Dubai’s debt crisis in 2009 and political instability in the Middle East have caused banks to focus on lending to only the top tier of government-related companies, compounding worries at second-tier companies which need to raise cash.
In the bond market, Gulf credits have not been spared the aggressive selling seen in developed markets in response to the euro zone crisis over the last few months. In the past month, average yields for companies as tracked by the HSBC Nasdaq Dubai GCC Corporates bond index touched a peak of 5.634 percent on Oct. 4, from 4.757 percent on Sept. 9.
Companies are feeling the impact. The world’s largest shopping arcade, The Dubai Mall, has been offered as collateral by its builder Emaar Properties against an $800 million loan, four banking sources familiar with the deal told Reuters last month.
The sources, who declined to be named because they were not authorized to speak to media, said the developer had offered a total of four malls for the loan.
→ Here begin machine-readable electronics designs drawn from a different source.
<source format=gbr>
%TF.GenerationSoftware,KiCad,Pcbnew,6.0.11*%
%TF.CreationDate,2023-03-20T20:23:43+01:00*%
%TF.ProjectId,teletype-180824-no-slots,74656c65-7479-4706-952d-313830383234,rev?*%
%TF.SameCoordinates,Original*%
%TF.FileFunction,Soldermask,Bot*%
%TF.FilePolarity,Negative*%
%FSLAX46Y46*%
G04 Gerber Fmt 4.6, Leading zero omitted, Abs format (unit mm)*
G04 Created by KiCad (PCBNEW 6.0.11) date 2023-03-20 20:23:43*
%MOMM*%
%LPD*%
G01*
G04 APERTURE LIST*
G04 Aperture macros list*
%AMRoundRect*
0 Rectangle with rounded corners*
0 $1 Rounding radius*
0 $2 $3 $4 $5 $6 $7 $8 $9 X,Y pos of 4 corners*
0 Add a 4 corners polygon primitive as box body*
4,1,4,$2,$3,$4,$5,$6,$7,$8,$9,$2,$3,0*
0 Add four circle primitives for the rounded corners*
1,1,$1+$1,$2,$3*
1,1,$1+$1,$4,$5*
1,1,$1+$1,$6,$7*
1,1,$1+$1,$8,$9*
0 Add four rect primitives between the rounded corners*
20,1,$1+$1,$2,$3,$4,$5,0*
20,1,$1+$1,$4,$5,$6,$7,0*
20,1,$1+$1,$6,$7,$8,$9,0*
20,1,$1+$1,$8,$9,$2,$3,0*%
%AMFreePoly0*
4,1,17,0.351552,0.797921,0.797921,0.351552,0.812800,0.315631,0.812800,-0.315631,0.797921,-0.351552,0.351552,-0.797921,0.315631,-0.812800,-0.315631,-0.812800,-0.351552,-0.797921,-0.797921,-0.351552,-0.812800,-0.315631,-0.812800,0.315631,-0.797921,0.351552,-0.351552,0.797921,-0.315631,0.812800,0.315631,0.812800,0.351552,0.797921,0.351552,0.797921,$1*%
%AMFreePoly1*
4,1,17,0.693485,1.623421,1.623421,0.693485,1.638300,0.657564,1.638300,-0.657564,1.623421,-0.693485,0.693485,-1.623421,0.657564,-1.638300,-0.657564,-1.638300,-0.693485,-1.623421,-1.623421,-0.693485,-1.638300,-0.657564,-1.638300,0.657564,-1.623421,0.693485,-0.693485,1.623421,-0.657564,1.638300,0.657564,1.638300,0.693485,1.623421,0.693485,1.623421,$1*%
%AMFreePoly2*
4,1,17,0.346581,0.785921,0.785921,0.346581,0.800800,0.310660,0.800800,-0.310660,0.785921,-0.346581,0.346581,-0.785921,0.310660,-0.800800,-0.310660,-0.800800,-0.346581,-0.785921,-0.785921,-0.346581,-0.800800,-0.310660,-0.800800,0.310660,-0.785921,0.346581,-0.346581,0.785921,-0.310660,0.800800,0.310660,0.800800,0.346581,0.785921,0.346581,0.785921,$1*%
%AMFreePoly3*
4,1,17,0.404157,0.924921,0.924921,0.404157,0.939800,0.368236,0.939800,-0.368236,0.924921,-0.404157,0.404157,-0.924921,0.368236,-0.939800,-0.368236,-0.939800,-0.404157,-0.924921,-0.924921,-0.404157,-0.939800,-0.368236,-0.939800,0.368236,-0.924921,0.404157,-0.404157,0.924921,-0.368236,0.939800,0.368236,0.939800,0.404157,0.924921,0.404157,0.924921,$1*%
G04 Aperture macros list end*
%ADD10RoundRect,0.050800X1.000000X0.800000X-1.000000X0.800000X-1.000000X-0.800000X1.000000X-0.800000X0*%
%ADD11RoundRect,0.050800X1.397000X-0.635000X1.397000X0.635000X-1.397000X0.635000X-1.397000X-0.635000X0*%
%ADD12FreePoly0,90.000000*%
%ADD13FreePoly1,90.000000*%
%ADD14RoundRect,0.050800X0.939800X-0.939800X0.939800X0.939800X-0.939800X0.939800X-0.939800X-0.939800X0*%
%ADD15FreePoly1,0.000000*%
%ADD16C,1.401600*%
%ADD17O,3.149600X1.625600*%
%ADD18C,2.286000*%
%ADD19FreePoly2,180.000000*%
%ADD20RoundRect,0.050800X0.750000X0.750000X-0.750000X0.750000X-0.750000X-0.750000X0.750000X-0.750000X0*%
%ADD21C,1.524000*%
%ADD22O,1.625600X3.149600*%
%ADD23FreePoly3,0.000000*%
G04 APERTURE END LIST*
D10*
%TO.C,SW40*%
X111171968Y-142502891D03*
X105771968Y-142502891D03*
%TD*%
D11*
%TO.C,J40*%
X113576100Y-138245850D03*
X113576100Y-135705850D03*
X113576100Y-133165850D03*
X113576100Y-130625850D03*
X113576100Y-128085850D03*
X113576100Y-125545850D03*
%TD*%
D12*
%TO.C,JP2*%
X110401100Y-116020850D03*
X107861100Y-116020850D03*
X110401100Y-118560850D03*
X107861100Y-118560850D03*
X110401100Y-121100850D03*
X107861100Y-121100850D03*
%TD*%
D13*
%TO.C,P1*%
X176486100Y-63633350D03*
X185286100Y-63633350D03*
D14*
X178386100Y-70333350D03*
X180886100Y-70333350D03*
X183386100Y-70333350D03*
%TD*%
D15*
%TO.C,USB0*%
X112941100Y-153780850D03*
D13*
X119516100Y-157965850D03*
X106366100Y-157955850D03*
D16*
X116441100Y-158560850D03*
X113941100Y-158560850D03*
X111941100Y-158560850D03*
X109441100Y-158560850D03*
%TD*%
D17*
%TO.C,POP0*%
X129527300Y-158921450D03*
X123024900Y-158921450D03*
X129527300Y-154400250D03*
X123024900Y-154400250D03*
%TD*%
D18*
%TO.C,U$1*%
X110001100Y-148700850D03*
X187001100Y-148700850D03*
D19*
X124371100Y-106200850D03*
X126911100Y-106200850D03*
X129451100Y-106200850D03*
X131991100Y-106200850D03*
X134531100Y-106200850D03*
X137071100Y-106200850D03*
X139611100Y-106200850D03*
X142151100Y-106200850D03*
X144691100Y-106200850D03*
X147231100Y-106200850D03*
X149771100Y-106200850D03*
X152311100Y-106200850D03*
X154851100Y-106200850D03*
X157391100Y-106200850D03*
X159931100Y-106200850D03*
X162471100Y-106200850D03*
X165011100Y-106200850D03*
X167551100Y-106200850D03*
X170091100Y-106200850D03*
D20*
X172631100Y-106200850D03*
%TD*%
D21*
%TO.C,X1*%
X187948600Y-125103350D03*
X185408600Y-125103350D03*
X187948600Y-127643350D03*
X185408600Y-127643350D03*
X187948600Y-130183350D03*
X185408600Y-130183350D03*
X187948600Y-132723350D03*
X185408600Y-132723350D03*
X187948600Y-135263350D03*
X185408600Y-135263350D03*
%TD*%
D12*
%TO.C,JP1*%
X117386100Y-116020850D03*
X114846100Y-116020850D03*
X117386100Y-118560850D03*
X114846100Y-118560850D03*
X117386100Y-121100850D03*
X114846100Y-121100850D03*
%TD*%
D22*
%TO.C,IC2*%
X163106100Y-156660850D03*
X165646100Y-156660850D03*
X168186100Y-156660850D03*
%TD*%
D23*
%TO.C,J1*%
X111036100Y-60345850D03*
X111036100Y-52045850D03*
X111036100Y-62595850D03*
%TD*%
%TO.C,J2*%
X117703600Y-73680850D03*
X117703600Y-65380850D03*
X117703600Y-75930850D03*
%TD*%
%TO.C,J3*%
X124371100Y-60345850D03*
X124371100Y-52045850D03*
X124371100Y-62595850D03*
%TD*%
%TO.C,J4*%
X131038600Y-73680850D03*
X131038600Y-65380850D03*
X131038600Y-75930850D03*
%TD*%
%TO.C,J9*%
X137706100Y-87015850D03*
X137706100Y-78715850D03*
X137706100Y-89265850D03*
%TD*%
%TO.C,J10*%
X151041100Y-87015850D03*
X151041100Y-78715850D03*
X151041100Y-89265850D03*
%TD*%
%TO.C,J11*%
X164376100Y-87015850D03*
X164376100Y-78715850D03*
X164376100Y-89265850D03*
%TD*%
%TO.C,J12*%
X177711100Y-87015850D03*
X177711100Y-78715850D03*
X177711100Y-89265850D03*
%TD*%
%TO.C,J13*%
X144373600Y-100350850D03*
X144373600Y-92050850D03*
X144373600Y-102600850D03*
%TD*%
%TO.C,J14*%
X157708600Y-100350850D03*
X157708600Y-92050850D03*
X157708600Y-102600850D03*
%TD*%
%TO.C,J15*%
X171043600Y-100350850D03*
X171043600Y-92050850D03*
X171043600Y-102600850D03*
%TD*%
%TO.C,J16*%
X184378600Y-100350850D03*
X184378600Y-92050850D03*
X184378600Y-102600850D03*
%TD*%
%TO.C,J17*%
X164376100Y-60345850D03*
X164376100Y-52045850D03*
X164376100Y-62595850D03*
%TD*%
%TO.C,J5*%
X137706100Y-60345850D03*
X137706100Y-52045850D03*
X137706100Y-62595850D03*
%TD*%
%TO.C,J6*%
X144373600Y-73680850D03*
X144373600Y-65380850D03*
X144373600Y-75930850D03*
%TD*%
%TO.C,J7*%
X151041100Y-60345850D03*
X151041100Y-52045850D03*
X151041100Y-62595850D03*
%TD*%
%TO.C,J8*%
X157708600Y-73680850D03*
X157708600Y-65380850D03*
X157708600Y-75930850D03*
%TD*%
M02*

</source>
Emaar said in a statement that the report was incorrect, but declined to give details of its funding plans.
Even the region’s sovereign wealth funds are on occasion having to offer collateral for financing.
Abu Dhabi’s investment fund Aabar, which bought Abu Dhabi Commercial Bank’s 25 percent stake in Malaysian group RHB Capital , will get a $1.9 billion loan from ADCB to pay for the deal, sources familiar with the matter told Reuters this month.
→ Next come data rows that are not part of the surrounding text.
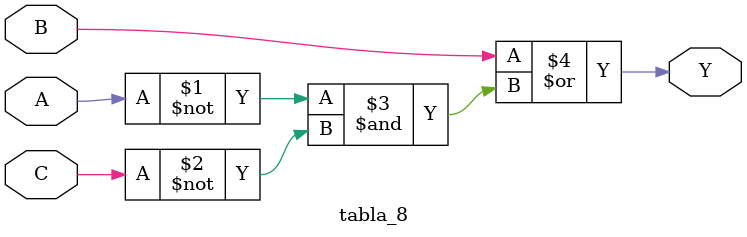
<source format=v>
module tabla_8(input wire A,B,C, output wire Y);

  assign Y = (B) | (~A & ~C);
              
endmodule



</source>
Aabar’s parent International Petroleum Investment Co obtained the loan from ADCB by using its deposits with the bank as collateral, the sources said, after Aabar earlier rejected a financing proposal by an international consortium of banks as being too expensive. Aabar declined to comment.
Holding ground
Some blue chip firms are holding their ground and refusing to offer collateral for loans.
Emirates airline, whose $1 billion bond offering in June was six times oversubscribed, is looking for financing as European lenders pull back, and is considering local banks for a possible loan, banking sources said.
"Emirates may refuse to offer collateral, which is why they may face rejections from some regional banks," said a banking source aware of the matter. "But Emirates has many options and lenders are comfortable with the company." The airline said it would not comment on rumors or speculation.
Companies are also turning to Asian lenders, which have largely escaped the balance sheet damage suffered by European banks. However, Asian banks may require collateral, and because interest rates are higher in Asia, their loans may not be cheap.
China Development Bank was one of the lead arrangers for a $2 billion loan to Saudi Arabian construction company Saudi Oger loan last month.
"Borrowers are having to rely on Asian lenders who usually do not lend without adequate security collateral," said Sanghvi.